Robust Optimal Proportional-Integral Controller for an Uncertain Unstable Delay System: Wind Process Application

In industrial practice, certain processes are unstable, such as different types of reactors, distillation columns, and combustion systems. To ensure greater maneuverability and improve the speed of response command, certain systems in the military and aviation fields are purposely configured to be unstable. These systems are often more difficult to control than stable systems and are of particular interest to designers and control engineers. Despite all advances in process control over the past six decades, the proportional-integral-derivative (PID) controller is still the most common. The main reasons are the simplicity, robustness, and successful applications provided by PID-based control structures. The design of proportional-integral (PI) controller for time-delay (TD) systems is a traditional and classical problem.

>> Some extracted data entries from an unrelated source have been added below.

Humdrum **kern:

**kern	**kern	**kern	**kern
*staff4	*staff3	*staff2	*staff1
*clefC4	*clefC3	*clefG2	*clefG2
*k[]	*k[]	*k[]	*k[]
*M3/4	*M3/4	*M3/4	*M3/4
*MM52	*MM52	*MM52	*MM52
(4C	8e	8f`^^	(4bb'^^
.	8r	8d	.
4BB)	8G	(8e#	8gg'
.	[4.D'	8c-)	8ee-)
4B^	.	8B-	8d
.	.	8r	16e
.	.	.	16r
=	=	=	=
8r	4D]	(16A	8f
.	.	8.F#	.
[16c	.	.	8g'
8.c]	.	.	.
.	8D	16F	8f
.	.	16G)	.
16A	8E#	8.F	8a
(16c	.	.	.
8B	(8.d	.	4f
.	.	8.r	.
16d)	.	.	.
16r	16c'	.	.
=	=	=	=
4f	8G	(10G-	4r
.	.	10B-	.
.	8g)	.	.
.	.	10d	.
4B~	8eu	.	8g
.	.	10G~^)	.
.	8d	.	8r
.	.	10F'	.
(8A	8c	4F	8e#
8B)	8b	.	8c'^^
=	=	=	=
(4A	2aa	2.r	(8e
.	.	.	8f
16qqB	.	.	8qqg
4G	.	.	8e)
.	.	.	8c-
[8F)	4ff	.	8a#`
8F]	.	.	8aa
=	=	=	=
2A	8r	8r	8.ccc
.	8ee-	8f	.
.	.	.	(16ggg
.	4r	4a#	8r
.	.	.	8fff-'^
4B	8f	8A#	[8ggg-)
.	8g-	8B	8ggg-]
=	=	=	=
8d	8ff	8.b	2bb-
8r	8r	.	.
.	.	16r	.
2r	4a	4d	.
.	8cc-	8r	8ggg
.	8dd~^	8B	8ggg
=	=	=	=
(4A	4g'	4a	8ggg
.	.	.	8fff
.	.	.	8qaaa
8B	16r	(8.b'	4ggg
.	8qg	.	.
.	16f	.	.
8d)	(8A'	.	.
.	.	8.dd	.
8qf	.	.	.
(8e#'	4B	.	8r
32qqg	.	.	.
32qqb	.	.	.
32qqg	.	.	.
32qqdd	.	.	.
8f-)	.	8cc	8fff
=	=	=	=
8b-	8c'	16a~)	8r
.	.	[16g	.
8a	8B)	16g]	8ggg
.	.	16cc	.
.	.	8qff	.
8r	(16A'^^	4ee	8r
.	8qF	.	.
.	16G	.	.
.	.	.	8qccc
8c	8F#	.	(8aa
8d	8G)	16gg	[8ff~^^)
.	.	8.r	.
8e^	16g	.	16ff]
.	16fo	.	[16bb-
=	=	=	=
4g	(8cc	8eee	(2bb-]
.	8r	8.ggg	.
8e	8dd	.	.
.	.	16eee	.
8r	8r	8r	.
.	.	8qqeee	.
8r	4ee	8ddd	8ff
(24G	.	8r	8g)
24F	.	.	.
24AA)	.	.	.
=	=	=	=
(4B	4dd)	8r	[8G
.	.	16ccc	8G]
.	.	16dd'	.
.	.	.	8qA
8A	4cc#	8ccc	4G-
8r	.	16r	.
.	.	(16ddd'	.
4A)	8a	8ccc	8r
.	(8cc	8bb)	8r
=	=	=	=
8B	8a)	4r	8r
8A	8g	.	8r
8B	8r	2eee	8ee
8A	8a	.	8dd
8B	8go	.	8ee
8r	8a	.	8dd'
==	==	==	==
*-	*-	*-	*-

On one hand, PI controllers are used in more than 95% of industrial processes. On the other hand, there are TD phenomena in almost all practical control systems. In this paper, we study the robustness of a PI controller in stabilizing systems containing uncertain parameters and delays. A robust controller for an unknown unstable second-order with margin TD is constructed using a generalized Kharitonov theorem for quasi-polynomials. A constructive method based on the Hermite-Biehler theorem is used to obtain all PI gains, which stabilize an uncertain and unstable second-order delay system. Genetic algorithms (GAs) and optimization methods are used to obtain optimal system and control parameters for providing the best PI control that makes the system robust and stable under uncertainty. By minimizing performance criteria such as the integral of square error, integral of absolute error, time-weighted integral of absolute error, and integral of time weighted square error, GAs and particle swarm optimization are used to optimize the PI parameters and system parameters that provide the best control under uncertainties.